I want to go from a previously flattened dataframe with single-level columns back to a multi-indexed dataframe.
Here is an example:
import pandas as pd
# Create a sample dataframe with multi-indexed columns
df = pd.DataFrame({('A', 'a'): [1, 2, 3], ('A', 'b'): [4, 5, 6], ('B', 'a'): [7, 8, 9], ('B', 'b'): [10, 11, 12]})
print(df)
The multi-indexed dataframe:
A B
a b a b
0 1 4 7 10
1 2 5 8 11
2 3 6 9 12
Than the flattening:
# Flatten the columns using the to_flat_index() method
df.columns = df.columns.to_flat_index()
print(df)
flattened dataframe with single-level columns:
(A, a) (A, b) (B, a) (B, b)
0 1 4 7 10
1 2 5 8 11
2 3 6 9 12
How to go from a flattened dataframe with single-level columns back to a multi-indexed dataframe?

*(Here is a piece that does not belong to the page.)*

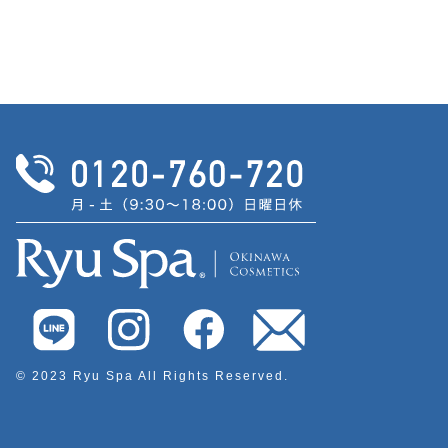
© 2023 Ryu Spa All Rights Reserved.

CodePudding user response:
First Case
Taking the flattened dataframe from the example above:
# Create a new MultiIndex from the columns tuples names
new_columns = pd.MultiIndex.from_tuples(df.columns)
# Assign the new MultiIndex to the columns
df.columns = new_columns
print(df)
Results in:
A B
a b a b
0 1 4 7 10
1 2 5 8 11
2 3 6 9 12
Because the df.columns = df.columns.to_flat_index()
method returns a new Index object with a single level, which is the result of flattening the multi-level column names into tuples.
Therefore, to create a new multi-indexed dataframe from a flattened dataframe, you need to extract the tuples of the original multi-indexed column names and pass them to the pd.MultiIndex.from_tuples
method.
Second Case
You might encounter differently flattened dataframes like in this example:
import pandas as pd
# Create a sample dataframe with multi-indexed columns
df = pd.DataFrame({('A', 'a'): [1, 2, 3], ('A', 'b'): [4, 5, 6], ('B', 'a'): [7, 8, 9], ('B', 'b'): [10, 11, 12]})
# Flatten the columns
df.columns = ['_'.join(col) for col in df.columns]
print(df)
Which results in:
A_a A_b B_a B_b
0 1 4 7 10
1 2 5 8 11
2 3 6 9 12
In this case you can use the following code to get a multi-indexed dataframe agian:
# Create a new MultiIndex from a list of tuples
new_columns = pd.MultiIndex.from_tuples([tuple(col.split('_')) for col in df.columns])
# Assign the new MultiIndex to the columns
df.columns = new_columns
print(df)
which results in:
A B
a b a b
0 1 4 7 10
1 2 5 8 11
2 3 6 9 12